While the 2008 presidential campaign is in full swing, Simon Schama travels through America to dig deep into the conflicts of its history to understand what is at stake right now. Simon explores the ways in which faith has shaped American political life. His starting point is a remarkable fact about the coming election: for the first time in a generation it is the Democrats who claim to be the party of God. It is Barak Obama, not John McCain, who has been talking about his faith. In Britain we have always thought of American religion as a largely conservative force, yet Simon shows how throughout American history it has played a crucial role in the fight for freedom. Faith helped create America - it was the search for religious freedom that led thousands to make the dangerous journey to the colonies in the 1600s. After independence was won, that religious freedom was enshrined in the constitution; America was the first country in the world to do so. Simon also looks at the remarkable role the black church has played, first in the liberation of the slaves in the 1800s, and again in the civil rights movement of the 1960s; neither would have happened without its religious activists. It is this very church that has been the inspiration for Barak Obama, who traces the roots of his political inspiration to his faith.

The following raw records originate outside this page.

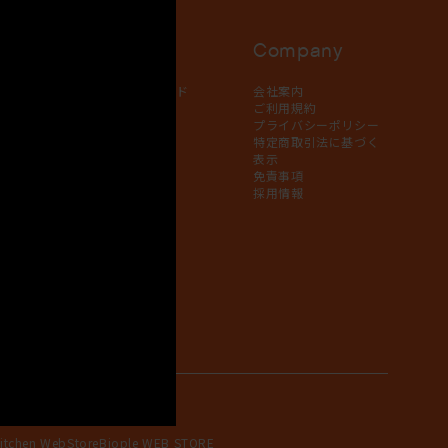
p List
Service
Company
り扱い店舗
ユーザーガイド
会社案内
ラインスト
よくある質問
ご利用規約
（FAQ）
プライバシーポリシー
マイページ
特定商取引法に基づく
表示
免責事項
採用情報
itchen WebStore
Biople WEB STORE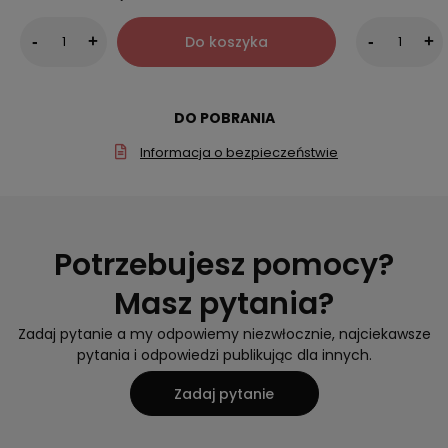
Do koszyka
-
+
-
+
DO POBRANIA
Informacja o bezpieczeństwie
Potrzebujesz pomocy?
Masz pytania?
Zadaj pytanie a my odpowiemy niezwłocznie, najciekawsze
pytania i odpowiedzi publikując dla innych.
Zadaj pytanie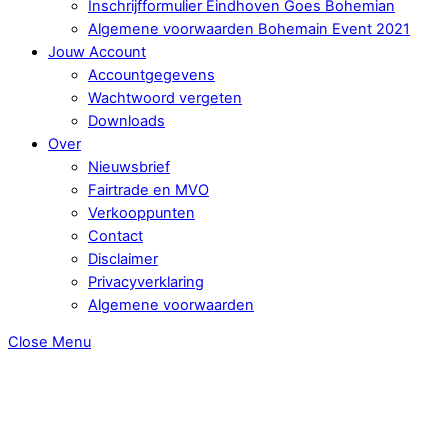
Inschrijfformulier Eindhoven Goes Bohemian
Algemene voorwaarden Bohemain Event 2021
Jouw Account
Accountgegevens
Wachtwoord vergeten
Downloads
Over
Nieuwsbrief
Fairtrade en MVO
Verkooppunten
Contact
Disclaimer
Privacyverklaring
Algemene voorwaarden
Close Menu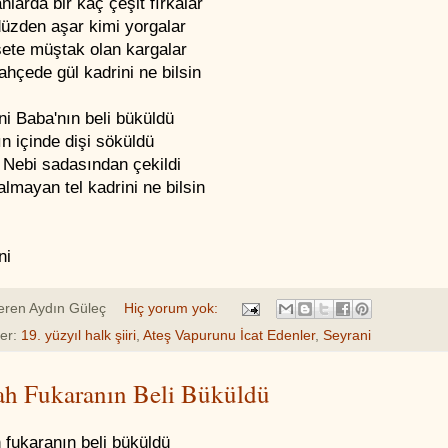
larda bir kaç çeşit fırkalar
düzden aşar kimi yorgalar
ete müştak olan kargalar
hçede gül kadrini ne bilsin
i Baba'nın beli büküldü
n içinde dişi söküldü
 Nebi sadasından çekildi
lmayan tel kadrini ne bilsin
ni
eren
Aydın Güleç
Hiç yorum yok:
ler:
19. yüzyıl halk şiiri
,
Ateş Vapurunu İcat Edenler
,
Seyrani
h Fukaranın Beli Büküldü
 fukaranın beli büküldü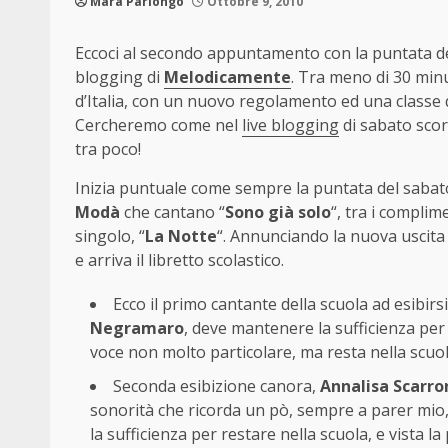
Mara Parlongo
Ottobre 9, 2010
Eccoci al secondo appuntamento con la puntata d
blogging di
Melodicamente
. Tra meno di 30 minu
d’Italia, con un nuovo regolamento ed una classe 
Cercheremo come nel
live blogging
di sabato scor
tra poco!
Inizia puntuale come sempre la puntata del saba
Modà
che cantano “
Sono già solo
“, tra i complim
singolo, “
La Notte
“. Annunciando la nuova uscita 
e arriva il libretto scolastico.
Ecco il primo cantante della scuola ad esibirs
Negramaro
, deve mantenere la sufficienza per
voce non molto particolare, ma resta nella scuo
Seconda esibizione canora,
Annalisa Scarro
sonorità che ricorda un pò, sempre a parer mio
la sufficienza per restare nella scuola, e vista l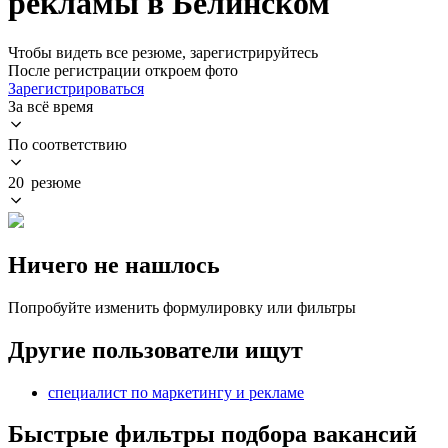
рекламы в Белинском
Чтобы видеть все резюме, зарегистрируйтесь
После регистрации откроем фото
Зарегистрироваться
За всё время
По соответствию
20 резюме
Ничего не нашлось
Попробуйте изменить формулировку или фильтры
Другие пользователи ищут
специалист по маркетингу и рекламе
Быстрые фильтры подбора вакансий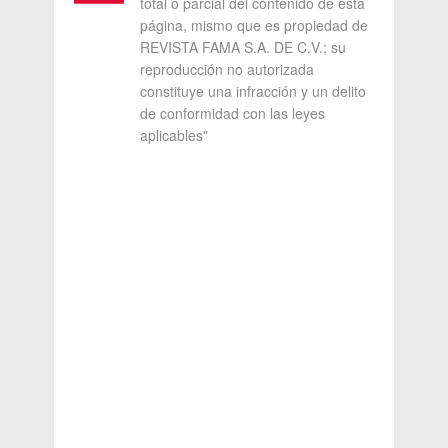
total o parcial del contenido de esta
página, mismo que es propiedad de
REVISTA FAMA S.A. DE C.V.; su
reproducción no autorizada
constituye una infracción y un delito
de conformidad con las leyes
aplicables"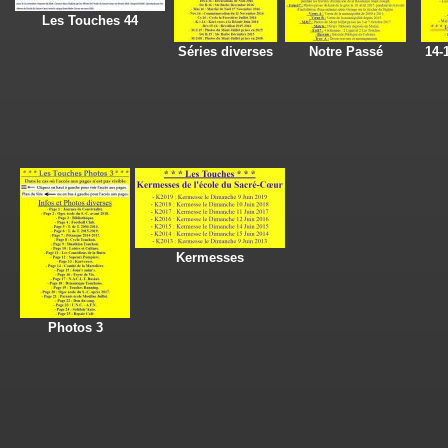
Les Touches 44
Séries diverses
Notre Passé
14-
Kermesses
Photos 3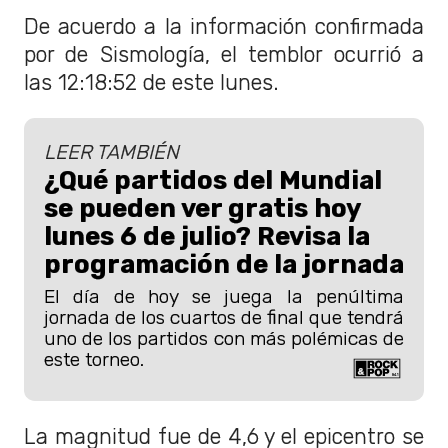
De acuerdo a la información confirmada
por de Sismología, el temblor ocurrió a
las 12:18:52 de este lunes.
LEER TAMBIÉN
¿Qué partidos del Mundial
se pueden ver gratis hoy
lunes 6 de julio? Revisa la
programación de la jornada
El día de hoy se juega la penúltima
jornada de los cuartos de final que tendrá
uno de los partidos con más polémicas de
este torneo.
La magnitud fue de 4,6 y el epicentro se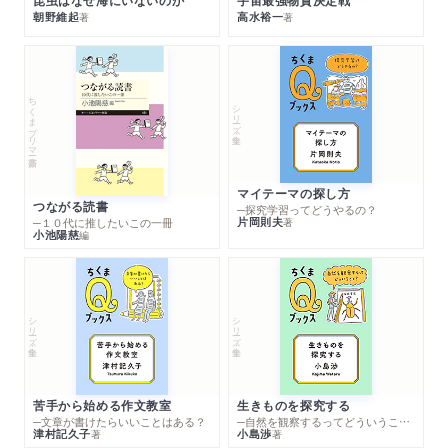
朝野維起
高水裕一
著
著
ちくまプリマー新書
シリーズ・全集
マイテーマの探し方
つながる読書
─探究学習ってどうやるの？
片岡則夫
著
─１０代に推したいこの一冊
小池陽慈
編
シリーズ・全集
シリーズ・全集
苦手から始める作文教室
生きものを探究する
─文章が書けたらいいことはある？
─自然を観察するってどういうこと？
津村記久子
小島渉
著
著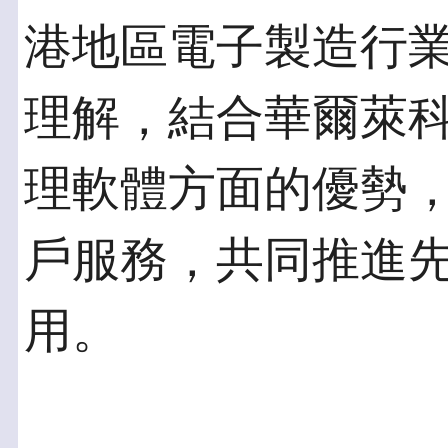
港地區電子製造行業
理解，結合華爾萊
理軟體方面的優勢
戶服務，共同推進
用。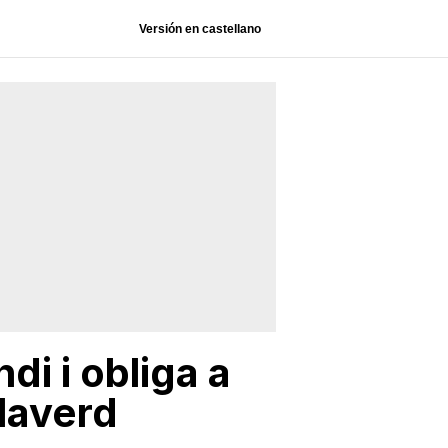
Versión en castellano
di i obliga a
ilaverd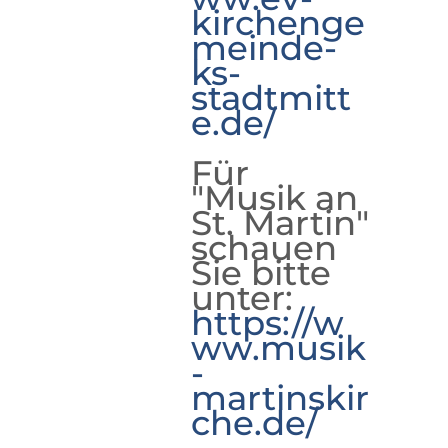
kirchenge
meinde-
ks-
stadtmitt
e.de/
Für
"Musik an
St. Martin"
schauen
Sie bitte
unter:
https://w
ww.musik
-
martinskir
che.de/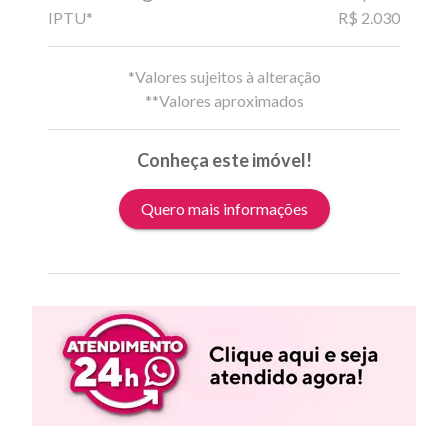
IPTU*
R$ 2.030
*Valores sujeitos à alteração
**Valores aproximados
Conheça este imóvel!
Quero mais informações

While the 2008 presidential campaign is in full swing, Simon Schama travels through America to dig deep into the conflicts of its history to understand what is at stake right now. Simon looks at the bitter conflict over immigration in American history. Who should be allowed to enter America and call themselves an American has always been one of the nation's most divisive issues, and it continues to be so at this election. He traces the roots of this conflict to the founding of America. The early settlers were themselves immigrants, but they saw America as fundamentally a white and Protestant nation. Simon looks at the key events that challenged this view: the annexation of parts of Mexico in 1848 that made 100,000 non-whites American citizens, the immigration and subsequent expulsion of the Chinese in the late 19th century, and the massive immigration from Eastern Europe during the industrialisation of the 1920s. Each time there have been those who have insisted America must stay white if it's to stay true to itself, and each time they have been defeated by the sheer force of history. John F Kennedy defined America as a Nation of Immigrants in 1964 and Simon argues that the candidacy of Barack Obama represents the final triumph of the vision of America as a multi-ethnic nation.